Batten down the sub-woofer, hold on to your trousers … here comes thrash jazz – 11 songs in a tumultuous 33 minutes. Thrash jazz? That’s what Cameron Graves, keyboardist with LA saxophone star Kamasi Washington, terms these high-speed, high-velocity forays. Imagine Metallica having a crack at cosmic Return To Forever.

Graves and Washington, friends from high school, honed their craft in the West Coast Get Down collective. And just as the saxophonist’s music pays its dues to jazz past, these brief blasts are propelled by drum fusillades from Mike Mitchell that echo Billy Cobham and Lenny White in their fusion pomp. The space-themed artwork and song titles (Sons of Creation, Super Universes) also nod to Chick Corea’s electric RTF.
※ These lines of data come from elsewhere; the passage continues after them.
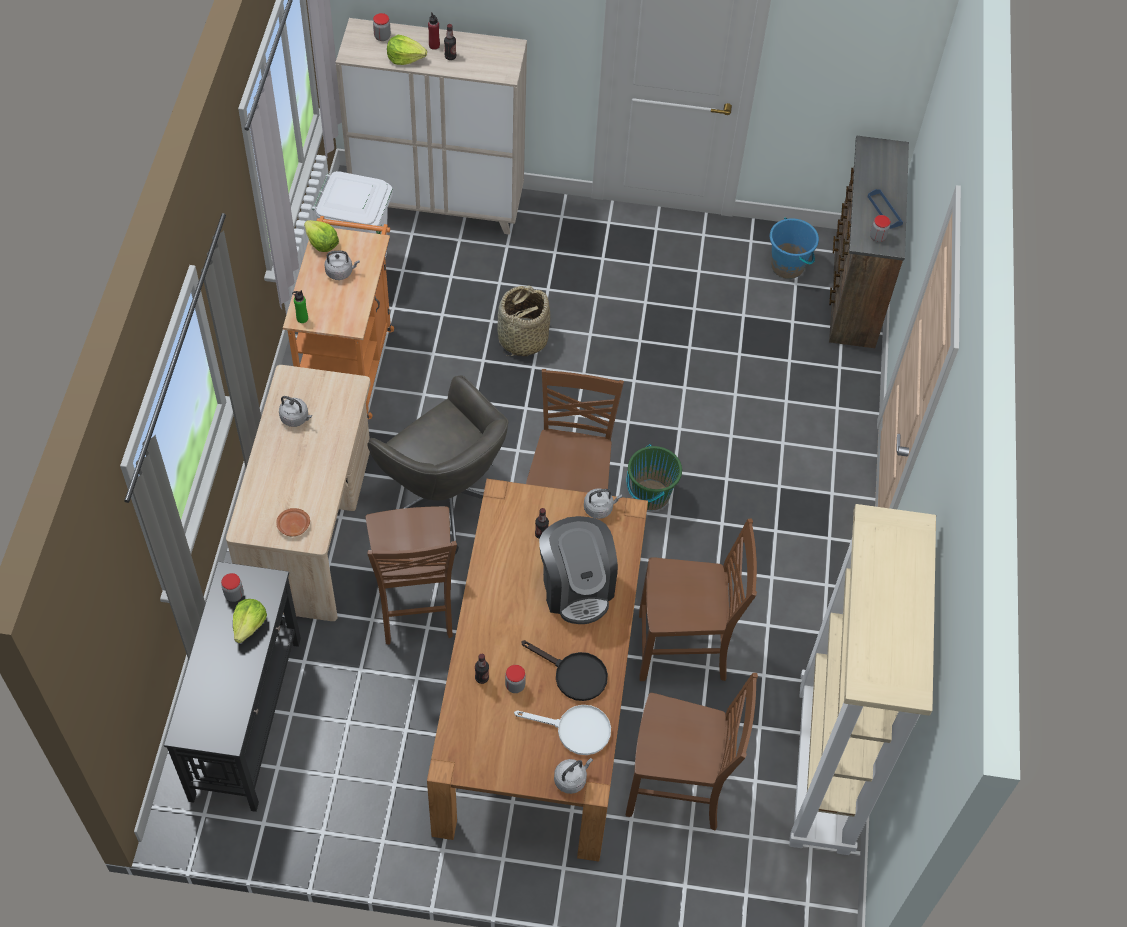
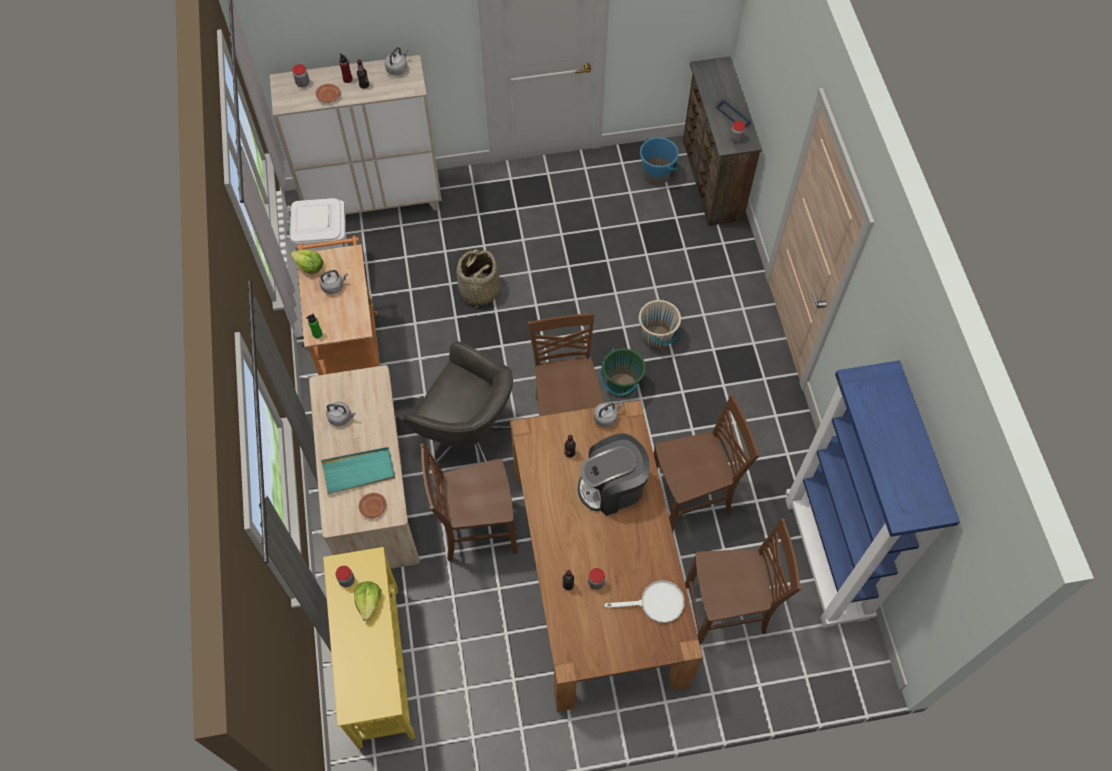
camera: 15 degrees left, 5 degrees up
black console table [164,562,301,812] -> yellow console table [323,547,415,749]
brown chair [366,506,457,645] -> brown chair turned 105 degrees clockwise [420,443,518,561]
lettuce [387,35,427,65] -> brown plate [316,84,341,103]
black frying pan [521,640,608,701] -> none
coffee machine [539,516,618,624] -> coffee machine turned 105 degrees clockwise [578,433,650,516]
grey kettle [554,758,593,794] -> grey kettle moved to [385,47,407,76]
beige bookcase [789,504,936,855] -> blue bookcase [786,360,960,628]
none -> turquoise tray [321,447,395,494]
none -> beige bucket [639,299,681,350]

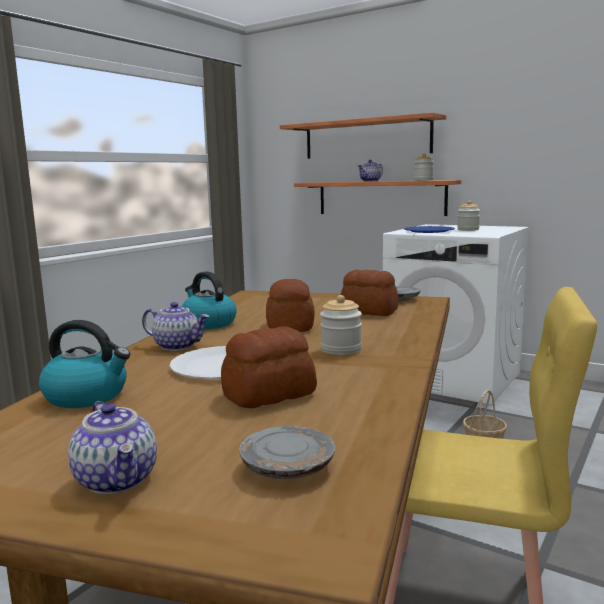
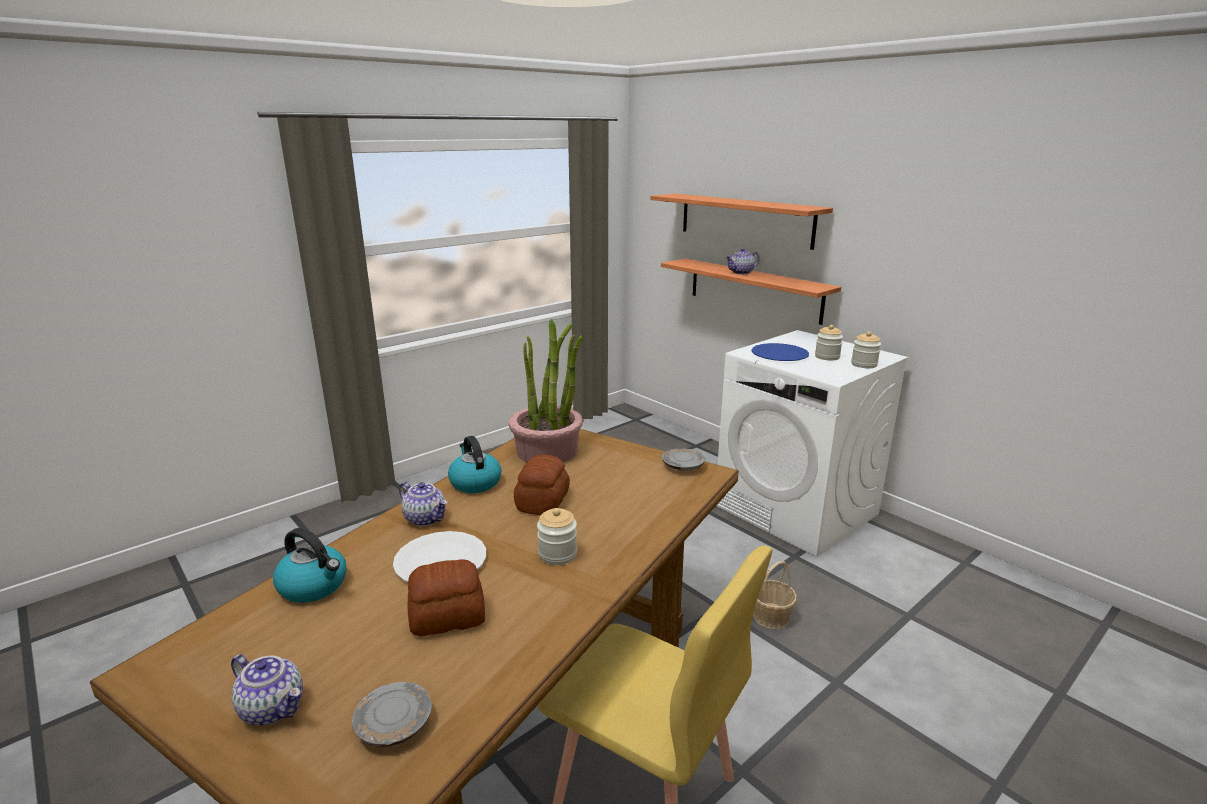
camera: 15 degrees right, 10 degrees up
teapot [68,401,157,494] -> teapot turned 45 degrees counterclockwise [231,654,303,725]
bread [341,270,398,316] -> none
jar [414,153,434,181] -> jar moved to [851,331,881,368]
none -> potted plant [509,319,583,462]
Graves, however, feels little need to emulate that group’s dreamier interludes. As guitarist Chris Cook unleashes crunchy riffs and drums and bass motor away, Graves’s piano sits atop the inferno delivering themes that would often sound breezily easygoing in calmer company. Rarely has the acoustic piano had such roaring accomplices. After some florid piano arpeggios opening track four, the title tune, the group does briefly simmer down; it’s one of two tracks to which Washington adds trenchant and bluesy tenor. However, there’s still a mood of heroic drama – you can imagine a video shot atop a mountain with plenty of breeze ruffling everyone’s hair. Then it’s back to guitar riffage with just a pause for Fairytales, a romantic piano solo, reflecting Graves’s classical influences, that puzzingly fades just as the drama is building.
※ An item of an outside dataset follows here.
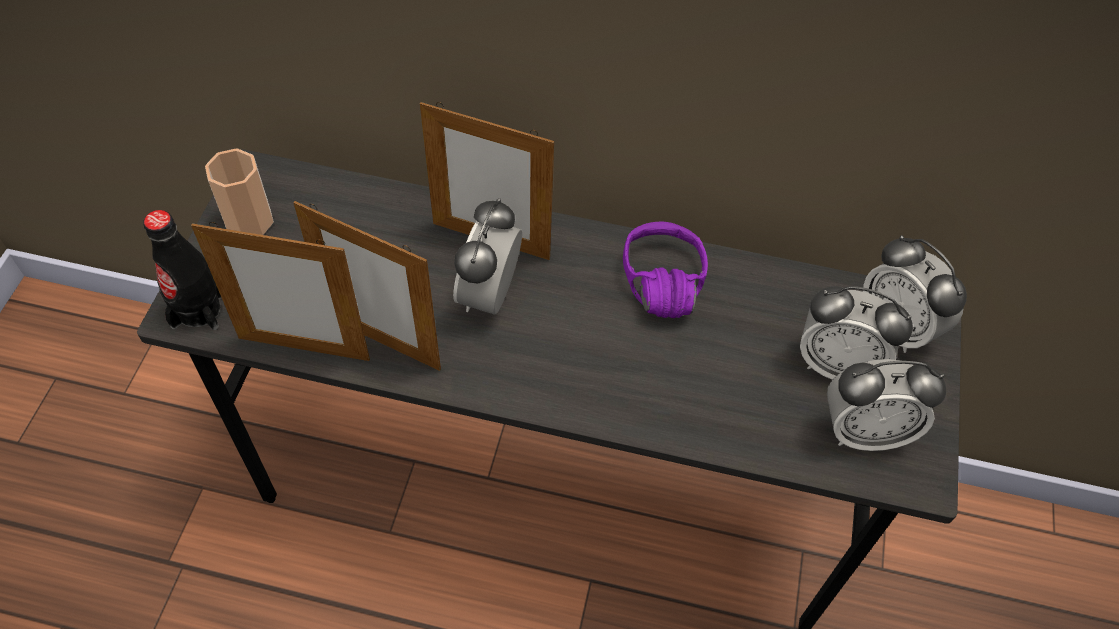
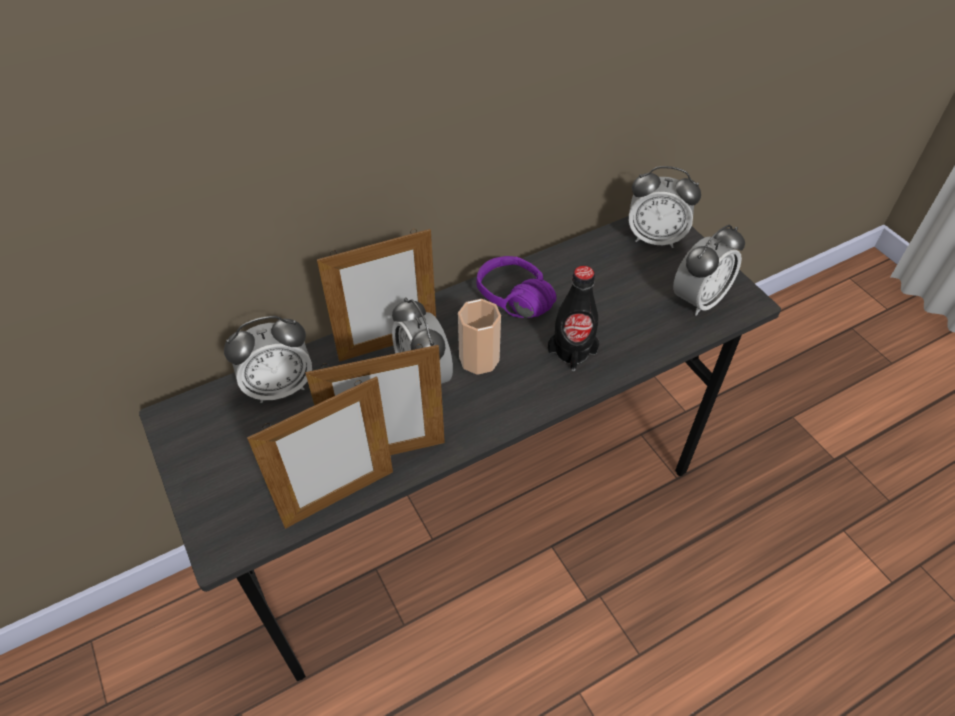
camera: 40 degrees left, 5 degrees down
black bottle [143,210,221,330] -> black bottle moved to [548,266,599,371]
cup [205,148,274,235] -> cup moved to [458,299,501,375]
alarm clock [800,286,913,379] -> alarm clock moved to [224,316,312,403]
Next comes Master Spirits, which is short, sharp and angry, before Mansion Worlds, which is short, sharp and angrier still. Graves sings on the closer, Eternal Paradise, sounding a good deal more composed than any man has a right to be after living through this whirlwind.

It will be interesting to see, on that happy day when gig-going resumes, who goes to shows. Will it be jazz types going to have their teeth rattled or the metal brigade? Whichever, if you’re into headbanging in ferocious time signatures, Seven might just make your month.

Seven is released on 19 February 2021.